Not all buyers intend to settle into the community. “Flipping” — buying low and selling high, sometimes with renovations and sometimes without — accounts for some of the inflation spiral in real estate. Case in point, viewable on Zillow: a 2-bedroom, 725-square foot home built in 1934 on 1/3 acre on a side street south of downtown Rutland that sold in May 2020 for $45,000, listed this month for $150,000 — a 233% markup and a monthly payment estimated at $827/month, excluding utilities. This home has already had 866 views in two days on Zillow and now has an accepted offer. Buying up property to rent short-term is another factor at work.

As a former real estate salesperson on both coasts, I recognized signs of the clash between speculative buying and land use regulation. With original values so much cooler here than in the major markets, investors have resembled kids at a candy counter.  Zillow publishes the transfer history on its active listings and some have a long list. What I guessed was that those parcels were snapped up sight unseen, then the investor ran afoul of reality.
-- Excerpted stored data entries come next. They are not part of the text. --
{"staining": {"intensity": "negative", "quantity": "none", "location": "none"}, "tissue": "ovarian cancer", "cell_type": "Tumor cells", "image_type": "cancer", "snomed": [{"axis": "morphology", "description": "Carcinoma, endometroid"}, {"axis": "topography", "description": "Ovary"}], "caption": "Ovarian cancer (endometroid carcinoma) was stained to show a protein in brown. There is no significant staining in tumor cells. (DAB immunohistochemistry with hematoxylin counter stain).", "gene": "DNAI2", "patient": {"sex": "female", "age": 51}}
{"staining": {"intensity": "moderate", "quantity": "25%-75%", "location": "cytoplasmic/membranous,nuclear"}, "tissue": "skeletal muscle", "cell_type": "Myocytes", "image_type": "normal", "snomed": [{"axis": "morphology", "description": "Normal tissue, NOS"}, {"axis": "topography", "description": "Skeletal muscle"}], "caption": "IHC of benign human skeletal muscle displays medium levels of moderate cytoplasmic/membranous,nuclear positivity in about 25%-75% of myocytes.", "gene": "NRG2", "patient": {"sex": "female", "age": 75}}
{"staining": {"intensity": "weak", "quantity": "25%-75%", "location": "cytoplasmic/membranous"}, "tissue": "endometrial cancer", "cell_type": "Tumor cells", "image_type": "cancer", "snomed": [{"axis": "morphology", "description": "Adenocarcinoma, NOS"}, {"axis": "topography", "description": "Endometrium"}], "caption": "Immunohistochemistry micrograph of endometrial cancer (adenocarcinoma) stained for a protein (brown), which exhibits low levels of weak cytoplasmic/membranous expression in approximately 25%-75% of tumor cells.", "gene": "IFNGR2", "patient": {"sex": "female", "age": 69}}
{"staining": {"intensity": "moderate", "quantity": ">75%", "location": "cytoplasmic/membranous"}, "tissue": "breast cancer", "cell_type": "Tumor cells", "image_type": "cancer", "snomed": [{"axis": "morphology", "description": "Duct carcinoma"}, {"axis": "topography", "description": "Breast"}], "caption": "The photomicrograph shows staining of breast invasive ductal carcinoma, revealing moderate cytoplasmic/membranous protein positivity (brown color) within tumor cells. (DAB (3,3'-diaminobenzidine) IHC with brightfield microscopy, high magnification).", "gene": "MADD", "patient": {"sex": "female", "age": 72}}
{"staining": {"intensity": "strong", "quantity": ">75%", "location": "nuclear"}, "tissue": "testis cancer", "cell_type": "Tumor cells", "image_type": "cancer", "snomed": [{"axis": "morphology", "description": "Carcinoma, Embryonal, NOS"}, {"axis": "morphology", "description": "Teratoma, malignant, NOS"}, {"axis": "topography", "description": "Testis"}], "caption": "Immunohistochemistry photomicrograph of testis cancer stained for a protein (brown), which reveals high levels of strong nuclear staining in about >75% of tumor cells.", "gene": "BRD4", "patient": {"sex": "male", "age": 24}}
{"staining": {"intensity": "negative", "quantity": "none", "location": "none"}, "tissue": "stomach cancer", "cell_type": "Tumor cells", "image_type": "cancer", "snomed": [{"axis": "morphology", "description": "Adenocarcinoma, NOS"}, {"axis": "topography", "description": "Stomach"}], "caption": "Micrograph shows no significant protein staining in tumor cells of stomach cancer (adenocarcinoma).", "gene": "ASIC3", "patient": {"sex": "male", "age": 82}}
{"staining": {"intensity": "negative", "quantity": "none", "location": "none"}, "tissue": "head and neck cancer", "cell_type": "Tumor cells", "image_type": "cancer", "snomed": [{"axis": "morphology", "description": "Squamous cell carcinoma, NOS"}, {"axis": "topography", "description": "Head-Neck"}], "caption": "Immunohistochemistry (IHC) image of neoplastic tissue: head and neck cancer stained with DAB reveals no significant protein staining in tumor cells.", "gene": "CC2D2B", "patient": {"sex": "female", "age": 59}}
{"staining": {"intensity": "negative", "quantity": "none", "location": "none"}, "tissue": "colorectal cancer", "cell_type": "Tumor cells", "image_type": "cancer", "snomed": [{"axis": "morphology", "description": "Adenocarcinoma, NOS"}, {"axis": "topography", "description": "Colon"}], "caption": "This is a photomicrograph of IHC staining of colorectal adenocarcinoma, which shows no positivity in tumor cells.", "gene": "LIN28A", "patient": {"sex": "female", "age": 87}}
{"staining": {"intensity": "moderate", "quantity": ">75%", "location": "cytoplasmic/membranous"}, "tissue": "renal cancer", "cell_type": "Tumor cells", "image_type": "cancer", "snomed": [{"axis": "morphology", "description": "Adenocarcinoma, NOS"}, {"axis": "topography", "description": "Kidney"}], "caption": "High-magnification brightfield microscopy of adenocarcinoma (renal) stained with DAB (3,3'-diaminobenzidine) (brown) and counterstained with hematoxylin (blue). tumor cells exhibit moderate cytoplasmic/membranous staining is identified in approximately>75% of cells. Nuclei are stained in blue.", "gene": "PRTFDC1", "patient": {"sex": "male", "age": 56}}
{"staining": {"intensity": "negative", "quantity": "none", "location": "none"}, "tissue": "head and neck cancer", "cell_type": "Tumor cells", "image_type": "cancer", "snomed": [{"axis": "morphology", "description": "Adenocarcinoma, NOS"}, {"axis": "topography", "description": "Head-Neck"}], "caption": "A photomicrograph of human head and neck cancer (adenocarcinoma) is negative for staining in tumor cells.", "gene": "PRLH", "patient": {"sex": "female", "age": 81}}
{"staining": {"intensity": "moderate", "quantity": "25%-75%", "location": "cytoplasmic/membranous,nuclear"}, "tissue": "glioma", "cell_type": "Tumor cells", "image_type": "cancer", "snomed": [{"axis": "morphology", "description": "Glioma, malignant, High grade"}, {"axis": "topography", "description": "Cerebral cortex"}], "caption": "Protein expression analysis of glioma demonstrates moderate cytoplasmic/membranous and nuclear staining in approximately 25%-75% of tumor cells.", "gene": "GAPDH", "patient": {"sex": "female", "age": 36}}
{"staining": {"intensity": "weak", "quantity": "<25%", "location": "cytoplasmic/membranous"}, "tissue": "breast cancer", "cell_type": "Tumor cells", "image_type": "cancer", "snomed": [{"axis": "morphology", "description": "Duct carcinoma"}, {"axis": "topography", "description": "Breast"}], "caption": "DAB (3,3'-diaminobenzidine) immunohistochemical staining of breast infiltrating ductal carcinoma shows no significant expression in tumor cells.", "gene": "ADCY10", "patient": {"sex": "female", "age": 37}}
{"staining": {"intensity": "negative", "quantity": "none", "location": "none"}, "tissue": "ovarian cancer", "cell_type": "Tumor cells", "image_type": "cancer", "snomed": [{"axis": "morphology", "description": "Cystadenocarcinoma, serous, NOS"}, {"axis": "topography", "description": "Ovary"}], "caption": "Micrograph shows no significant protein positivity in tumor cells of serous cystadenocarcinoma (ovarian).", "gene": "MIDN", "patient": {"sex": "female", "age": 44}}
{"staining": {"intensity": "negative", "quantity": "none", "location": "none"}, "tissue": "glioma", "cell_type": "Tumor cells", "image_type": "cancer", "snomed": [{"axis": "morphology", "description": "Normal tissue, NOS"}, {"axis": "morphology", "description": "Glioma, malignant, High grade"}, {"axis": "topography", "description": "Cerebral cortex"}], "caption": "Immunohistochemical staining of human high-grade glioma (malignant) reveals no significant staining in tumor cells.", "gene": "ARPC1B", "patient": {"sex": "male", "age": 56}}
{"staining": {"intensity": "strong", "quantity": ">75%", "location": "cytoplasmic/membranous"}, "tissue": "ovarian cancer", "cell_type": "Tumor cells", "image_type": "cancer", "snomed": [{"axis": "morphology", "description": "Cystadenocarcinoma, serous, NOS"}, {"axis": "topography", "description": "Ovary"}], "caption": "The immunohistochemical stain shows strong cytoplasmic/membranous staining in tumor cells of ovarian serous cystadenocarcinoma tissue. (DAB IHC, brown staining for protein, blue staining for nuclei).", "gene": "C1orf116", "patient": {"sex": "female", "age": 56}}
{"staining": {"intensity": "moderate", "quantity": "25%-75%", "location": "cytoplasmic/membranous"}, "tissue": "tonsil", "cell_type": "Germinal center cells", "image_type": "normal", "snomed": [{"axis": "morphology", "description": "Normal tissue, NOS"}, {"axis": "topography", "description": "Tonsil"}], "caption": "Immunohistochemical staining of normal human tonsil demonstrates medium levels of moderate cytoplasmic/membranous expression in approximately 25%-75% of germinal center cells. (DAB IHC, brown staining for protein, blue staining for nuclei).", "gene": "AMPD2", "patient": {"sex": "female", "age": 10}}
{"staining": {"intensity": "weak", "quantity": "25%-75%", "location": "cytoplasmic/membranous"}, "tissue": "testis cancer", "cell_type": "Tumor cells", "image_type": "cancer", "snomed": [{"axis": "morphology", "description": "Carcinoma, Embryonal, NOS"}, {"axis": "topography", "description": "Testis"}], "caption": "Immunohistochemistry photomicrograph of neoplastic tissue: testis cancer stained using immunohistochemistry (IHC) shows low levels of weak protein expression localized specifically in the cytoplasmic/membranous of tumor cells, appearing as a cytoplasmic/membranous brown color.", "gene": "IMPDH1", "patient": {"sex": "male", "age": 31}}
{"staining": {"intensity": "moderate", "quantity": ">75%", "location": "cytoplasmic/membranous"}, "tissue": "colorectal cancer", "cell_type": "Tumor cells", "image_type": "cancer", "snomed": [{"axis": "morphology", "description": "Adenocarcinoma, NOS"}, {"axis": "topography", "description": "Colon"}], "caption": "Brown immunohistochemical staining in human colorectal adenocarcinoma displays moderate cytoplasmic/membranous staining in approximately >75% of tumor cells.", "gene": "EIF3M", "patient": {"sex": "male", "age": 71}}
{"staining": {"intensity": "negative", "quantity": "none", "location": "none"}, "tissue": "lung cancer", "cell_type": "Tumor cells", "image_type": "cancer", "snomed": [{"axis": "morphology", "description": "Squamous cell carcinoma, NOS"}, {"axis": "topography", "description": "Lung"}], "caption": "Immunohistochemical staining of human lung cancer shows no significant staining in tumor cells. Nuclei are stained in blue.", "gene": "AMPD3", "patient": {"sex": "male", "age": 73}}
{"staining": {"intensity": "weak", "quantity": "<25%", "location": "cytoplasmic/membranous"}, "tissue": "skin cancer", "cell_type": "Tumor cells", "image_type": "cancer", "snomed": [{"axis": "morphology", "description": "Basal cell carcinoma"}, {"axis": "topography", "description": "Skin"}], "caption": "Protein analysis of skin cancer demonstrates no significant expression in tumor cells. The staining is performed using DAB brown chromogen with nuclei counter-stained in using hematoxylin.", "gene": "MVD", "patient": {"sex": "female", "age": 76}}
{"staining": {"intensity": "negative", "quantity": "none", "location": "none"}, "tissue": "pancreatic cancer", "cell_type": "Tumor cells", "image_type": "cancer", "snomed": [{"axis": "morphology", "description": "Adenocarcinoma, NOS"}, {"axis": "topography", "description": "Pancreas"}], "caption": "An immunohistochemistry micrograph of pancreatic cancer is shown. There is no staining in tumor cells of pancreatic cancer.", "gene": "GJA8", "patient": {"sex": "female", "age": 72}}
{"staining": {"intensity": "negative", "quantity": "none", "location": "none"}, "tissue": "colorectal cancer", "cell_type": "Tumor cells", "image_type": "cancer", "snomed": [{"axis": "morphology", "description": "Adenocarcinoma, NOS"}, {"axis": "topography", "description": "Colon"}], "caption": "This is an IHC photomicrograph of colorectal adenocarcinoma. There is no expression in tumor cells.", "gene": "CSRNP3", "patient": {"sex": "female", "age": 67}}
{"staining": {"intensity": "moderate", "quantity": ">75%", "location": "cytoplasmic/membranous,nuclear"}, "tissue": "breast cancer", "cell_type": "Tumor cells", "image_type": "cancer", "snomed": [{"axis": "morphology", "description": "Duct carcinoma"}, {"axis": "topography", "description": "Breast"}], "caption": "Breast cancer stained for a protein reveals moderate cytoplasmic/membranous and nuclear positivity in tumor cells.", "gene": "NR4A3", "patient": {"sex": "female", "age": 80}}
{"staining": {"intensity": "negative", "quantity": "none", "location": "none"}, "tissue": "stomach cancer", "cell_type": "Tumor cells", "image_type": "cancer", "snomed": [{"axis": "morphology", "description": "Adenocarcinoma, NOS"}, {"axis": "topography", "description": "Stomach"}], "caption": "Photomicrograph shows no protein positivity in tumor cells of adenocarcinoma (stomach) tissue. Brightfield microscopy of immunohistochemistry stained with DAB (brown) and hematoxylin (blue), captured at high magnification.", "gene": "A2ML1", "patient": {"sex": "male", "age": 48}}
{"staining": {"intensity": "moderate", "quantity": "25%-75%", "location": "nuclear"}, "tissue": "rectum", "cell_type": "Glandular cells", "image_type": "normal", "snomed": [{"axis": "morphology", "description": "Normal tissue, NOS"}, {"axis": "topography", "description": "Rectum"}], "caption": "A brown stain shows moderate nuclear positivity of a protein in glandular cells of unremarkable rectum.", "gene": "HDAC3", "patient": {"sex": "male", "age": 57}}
This conjecture was reinforced in conversations I had with two different farmers in Addison County. One remarked that he had seen a cluster of cars with out-of-state plates at an adjacent parcel that was on the market. The people seemed to be congratulating each other on a purchase. But wait until the snow goes, the farmer said with a chuckle, “That place is a swamp.” Another farmer was scratching his head over why anyone would buy a parcel next door to him that is “all rocks.”

With Vermont as the go-to place for a host of reasons, how far up the beach will this real estate tsunami reach?